EDIT: Compiling libnettle along with FTL stablizes the pihole-ftl process.

[AzureMarker]

@EngieDev @frenchja Please test to see if this build does not crash for you:

pihole checkout ftl fix/dnssec-crash

[OneRainbowDev]

Testing now, will feedback later.

[OneRainbowDev]

While it no longer crashes, there is a definite (sudden) slowdown after about an hour and gets slower until it just doesn't seem to respond at all. I will keep testing over next few days if I can.

[DL6ER]

Is this when running pihole-FTL inside gdb or is this independent? I tried it myself over night on a fresh RasPi 1B+. While the old binary crashed with DNSSEC enabled, this one seems to work fine but I wasn't able to reproduce a slowdown even after having it for several hours.

[OneRainbowDev]

It seems to have just been a coincidence with some other issue, as since restarting the pi, it has not been reproduced - independent of gdb.

[arjanvandermeer]

I had discovered the same issue on my Pi Zero wh. I tried the above branch and it indeed no longer crashes once I enable DNSSEC. Will update my setup with this branch and then do some endurance testing over the next few days :)

[arjanvandermeer]

I have it for about 24 hours in my home network, with a test every few hours and the response timings did not change. I also did not encounter any other issues.

[OneRainbowDev]

I have had it running on my network for the past couple of days without any issues since the reboot, still no idea what the slowdown issue was caused by.

[AzureMarker]

I updated the libnettle on ftl.pi-hole.net to be the new not-crashing version, so all future builds should use the updated library.

[DiJuMx]

I am also having a similar (if not the same) problem with DNSSEC.

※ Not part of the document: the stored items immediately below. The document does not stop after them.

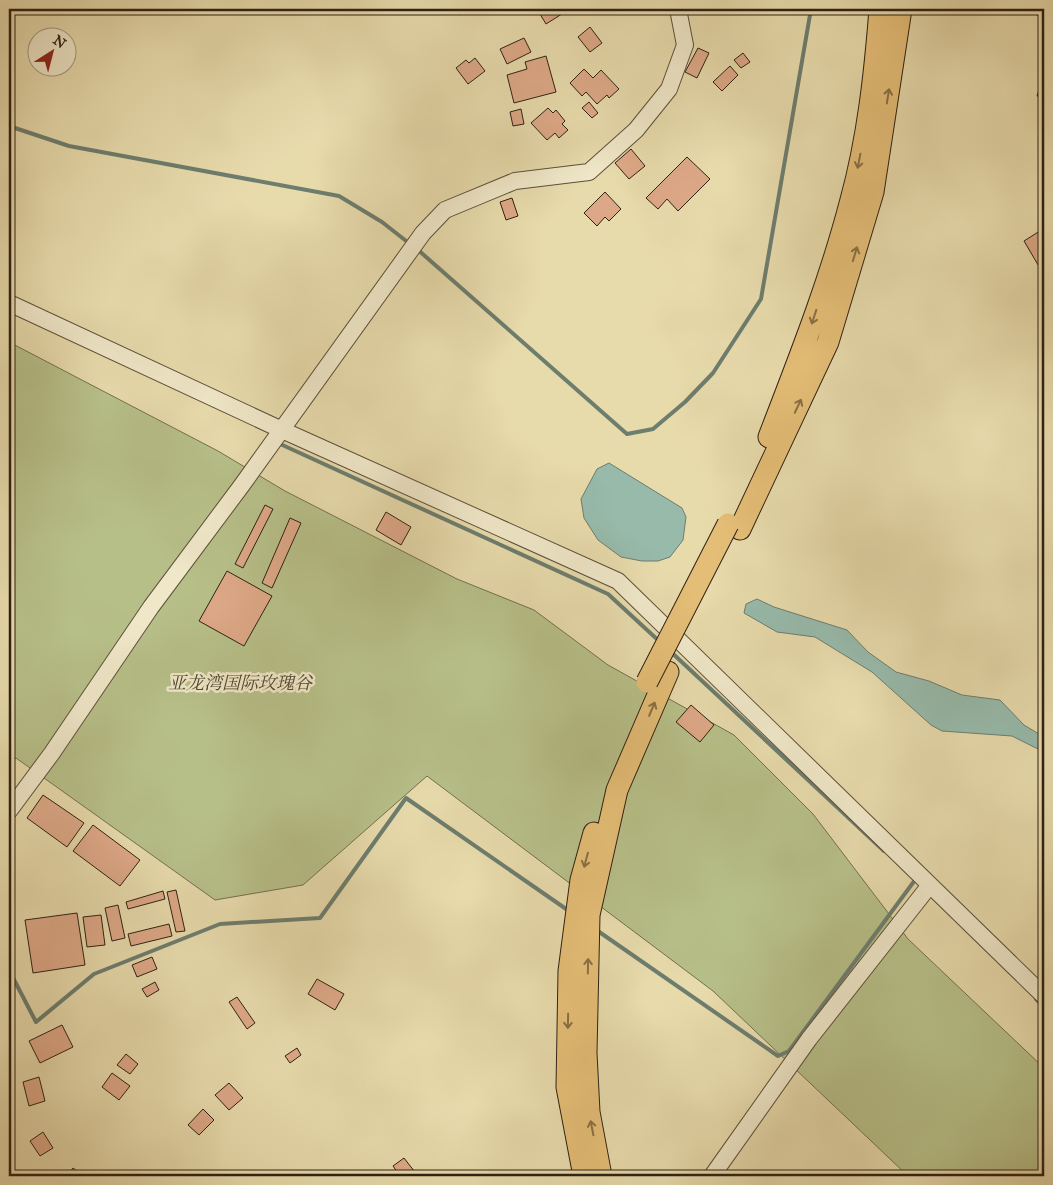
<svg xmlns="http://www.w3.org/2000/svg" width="1053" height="1185" viewBox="0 0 1053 1185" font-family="'IM FELL Great Primer','Noto Serif SC',serif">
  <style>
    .green { fill: #b7bf88; stroke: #73704e }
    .water { fill: #97baab; stroke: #6d7d6e }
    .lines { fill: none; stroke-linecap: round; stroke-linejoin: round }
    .stream { stroke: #6d7d6e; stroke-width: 4 }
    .building { fill: #dda887; stroke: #2f2113 }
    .minor-casing { stroke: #5d4f39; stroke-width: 18 }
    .major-casing { stroke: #2f2113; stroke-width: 23 }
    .minor { stroke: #efe7c8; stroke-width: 16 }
    .major { stroke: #e4bd76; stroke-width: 21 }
    .major-bridge-casing { stroke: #2f2113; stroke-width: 23; stroke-linecap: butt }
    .major-bridge { stroke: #e4bd76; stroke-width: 21 }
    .oneway { stroke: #8a6f44 }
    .labels { text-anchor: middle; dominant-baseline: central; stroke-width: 5; stroke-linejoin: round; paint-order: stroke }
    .park-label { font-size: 18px; font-style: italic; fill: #514830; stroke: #efe7c8 }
  </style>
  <rect width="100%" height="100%" fill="#e7daab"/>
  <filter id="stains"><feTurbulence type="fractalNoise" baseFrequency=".004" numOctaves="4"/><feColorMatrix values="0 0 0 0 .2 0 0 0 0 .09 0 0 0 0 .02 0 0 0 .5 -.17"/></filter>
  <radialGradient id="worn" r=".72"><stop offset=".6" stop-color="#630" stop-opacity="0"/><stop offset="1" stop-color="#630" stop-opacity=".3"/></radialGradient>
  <path class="green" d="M 9,342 L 218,451 L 285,491 L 457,579 L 534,610 L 608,665 L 734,735 L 813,814 L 908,939 L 1044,1068 L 1044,1176 L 908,1176 L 713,991 L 427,776 L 303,885 L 215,900 L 16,758 L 9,763 Z"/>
  <path class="water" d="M 609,463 L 682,508 L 686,517 L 683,540 L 670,557 L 658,561 L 642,561 L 621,557 L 598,540 L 584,518 L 581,499 L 597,469 Z
    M 757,599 L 774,607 L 847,630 L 868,652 L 896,672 L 929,681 L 962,695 L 1000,700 L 1024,725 L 1044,737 L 1044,752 L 1012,736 L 942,731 L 931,725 L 872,672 L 815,637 L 777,632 L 744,613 L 746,604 Z"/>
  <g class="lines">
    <path class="stream" d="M 9,126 L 69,146 L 339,196 L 382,222 L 410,244
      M 417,249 L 627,434 L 653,429 L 685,402 L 713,373 L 761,299 L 811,9
      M 278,443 L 608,594 L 659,641
      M 670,651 L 884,851
      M 9,911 L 11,916 L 9,921
      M 595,929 L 778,1056 L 789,1051 L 915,880
      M 9,970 L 36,1022 L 94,974 L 220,924 L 320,918 L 406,798 L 569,911
      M 1036,999 L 1044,1007"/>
  </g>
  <path class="building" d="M 454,9 L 468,9 L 459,15 Z
    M 537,9 L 563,9 L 565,12 L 546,24 Z
    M 590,27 L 602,43 L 590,52 L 578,37 Z
    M 524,38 L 531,52 L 507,64 L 500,49 Z
    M 698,48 L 709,53 L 697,78 L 685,72 Z
    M 743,53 L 750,62 L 741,68 L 734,60 Z
    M 546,56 L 556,92 L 514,103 L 507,75 L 527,69 L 525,62 Z
    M 475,58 L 485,71 L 468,84 L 456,68 L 466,60 L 469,63 Z
    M 730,66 L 738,75 L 722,91 L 713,82 Z
    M 584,69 L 593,78 L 601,70 L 619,89 L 609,98 L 607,95 L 597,104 L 586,92 L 582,96 L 570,83 Z
    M 1044,74 L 1044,98 L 1037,96 Z
    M 589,102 L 598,113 L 592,118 L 582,108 Z
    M 548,108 L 553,113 L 556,110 L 565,121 L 562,124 L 568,130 L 559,138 L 555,133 L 547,140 L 531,123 Z
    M 521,109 L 524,124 L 513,126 L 510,112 Z
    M 631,149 L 645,166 L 629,179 L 615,163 Z
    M 687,157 L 710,179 L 678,211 L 667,199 L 658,209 L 646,198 Z
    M 605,192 L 621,209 L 609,221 L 605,217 L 597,226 L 584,213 Z
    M 512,198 L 518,216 L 506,220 L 500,202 Z
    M 1043,229 L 1044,231 L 1044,275 L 1024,241 Z
    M 265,505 L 273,509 L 243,568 L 235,564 Z
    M 386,512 L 411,527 L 401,545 L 376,530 Z
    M 290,518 L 301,523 L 272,588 L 262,583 Z
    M 227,571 L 272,596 L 244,646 L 199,621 Z
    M 691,705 L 714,725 L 700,742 L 676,722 Z
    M 43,795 L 84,823 L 67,847 L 27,818 Z
    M 93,825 L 140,860 L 120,886 L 73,851 Z
    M 176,890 L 185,931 L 176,932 L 167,892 Z
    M 163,891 L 165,899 L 128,909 L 126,902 Z
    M 118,905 L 125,938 L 112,941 L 105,908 Z
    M 77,913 L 85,965 L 33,973 L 25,920 Z
    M 101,915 L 105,945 L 87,947 L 83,917 Z
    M 169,924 L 172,936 L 131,946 L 128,934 Z
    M 152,957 L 157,969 L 137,977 L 132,965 Z
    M 317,979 L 344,994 L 335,1010 L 308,994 Z
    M 155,982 L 159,990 L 147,997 L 142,989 Z
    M 237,997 L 255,1023 L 247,1029 L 229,1002 Z
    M 62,1025 L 73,1047 L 40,1063 L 29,1041 Z
    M 297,1048 L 301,1055 L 290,1063 L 285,1056 Z
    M 126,1054 L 138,1064 L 130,1074 L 117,1065 Z
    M 112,1073 L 130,1086 L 119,1100 L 102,1087 Z
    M 39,1077 L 45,1101 L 29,1106 L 23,1082 Z
    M 229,1083 L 243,1098 L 229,1110 L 215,1095 Z
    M 203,1109 L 214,1120 L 199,1135 L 188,1125 Z
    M 43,1132 L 53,1148 L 40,1156 L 30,1141 Z
    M 404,1158 L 418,1176 L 400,1176 L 393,1166 Z
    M 73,1168 L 84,1176 L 67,1176 Z"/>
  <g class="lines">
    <g class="minor-casing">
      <path id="minor" d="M 1043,9 L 1044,9
        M 9,303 L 282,430 L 618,581 L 1044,996
        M 9,811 L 52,753 L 151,607 L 242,485 L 423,233 L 445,210 L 515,181 L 589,172 L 636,130 L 669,89 L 685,45 L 678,9
        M 712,1176 L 809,1039 L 930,885"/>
    </g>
    <g class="major-casing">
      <path id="major" d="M 769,437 C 799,359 830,281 851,200 C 868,138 875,73 880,9
        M 740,529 L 828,342 L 873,192 L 901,9
        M 584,1176 L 567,1087 L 569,971 L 581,880 L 594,833
        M 601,1176 L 589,1112 L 586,1053 L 589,915 L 617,790 L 668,672"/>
    </g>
    <use href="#minor" class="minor"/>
    <use href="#major" class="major"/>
    <g class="major-bridge-casing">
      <path id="major-bridge" d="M 647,682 L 728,524"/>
    </g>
    <use href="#major-bridge" class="major-bridge"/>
  </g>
  <defs><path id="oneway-shaft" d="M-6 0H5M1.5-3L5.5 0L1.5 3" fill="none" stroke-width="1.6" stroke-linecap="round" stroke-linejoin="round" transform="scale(1.25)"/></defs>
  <g class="oneway">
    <use href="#oneway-shaft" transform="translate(888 96) rotate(-81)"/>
    <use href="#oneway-shaft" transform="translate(859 161) rotate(101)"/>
    <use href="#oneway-shaft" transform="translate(855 254) rotate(-73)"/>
    <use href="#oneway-shaft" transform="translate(814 317) rotate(108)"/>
    <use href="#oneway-shaft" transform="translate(798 406) rotate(-65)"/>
    <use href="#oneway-shaft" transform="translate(652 709) rotate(-67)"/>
    <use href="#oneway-shaft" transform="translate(586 860) rotate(105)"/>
    <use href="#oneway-shaft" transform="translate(588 966) rotate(-89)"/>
    <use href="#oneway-shaft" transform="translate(568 1021) rotate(91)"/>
    <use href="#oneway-shaft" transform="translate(592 1128) rotate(-101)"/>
  </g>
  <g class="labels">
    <g class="park-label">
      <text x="240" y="683">亚龙湾国际玫瑰谷</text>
    </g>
  </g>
  <rect width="1053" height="1185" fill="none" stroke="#e7daab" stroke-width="30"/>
  <rect x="10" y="10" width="1033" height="1165" fill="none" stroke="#2f2113" stroke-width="2.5"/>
  <rect x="15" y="15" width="1023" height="1155" fill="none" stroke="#2f2113"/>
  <g transform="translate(52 52) rotate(36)"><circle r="24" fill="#efe7c8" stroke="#a29880"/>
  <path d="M0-4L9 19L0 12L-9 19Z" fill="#8f2418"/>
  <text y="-8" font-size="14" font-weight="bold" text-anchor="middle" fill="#2f2113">N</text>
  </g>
  <rect width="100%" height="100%" filter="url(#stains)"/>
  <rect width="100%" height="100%" fill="url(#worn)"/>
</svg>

I am on the FTLDNS branch (for core, web, ftl). I am running on a Raspberry Pi B Rev 1 (/proc/cpuinfo reports hardware BCM2835, Revision 0002).

I am also running unbound on the same Pi.

I am able to trigger the crash by trying to resolve i.redd.it.

After crashing, the pihole-FTL service can only be restarted via pihole -r; rebooting, or systemctl restart pihole-FTL, or pihole restartdns, all fail to restart the service.

I have a debug token: mgnw0mh1za

[DL6ER]

@DiJuMx this seems unrelated, please open a new issue ticket

[PromoFaux]

FYI, we've just rebuild the arm binary of FTLDNS so this should resolve the issues talked about in this thread. Run pihole -up to get the latest binary.

Make sure you're on the FTLDNS branch and not fix/dnssec-crash! (You can verify this by examining the contents of /etc/pihole/ftlbranch)

[AzureMarker]

Closing this as it was only a bug in the FTLDNS beta and not stable.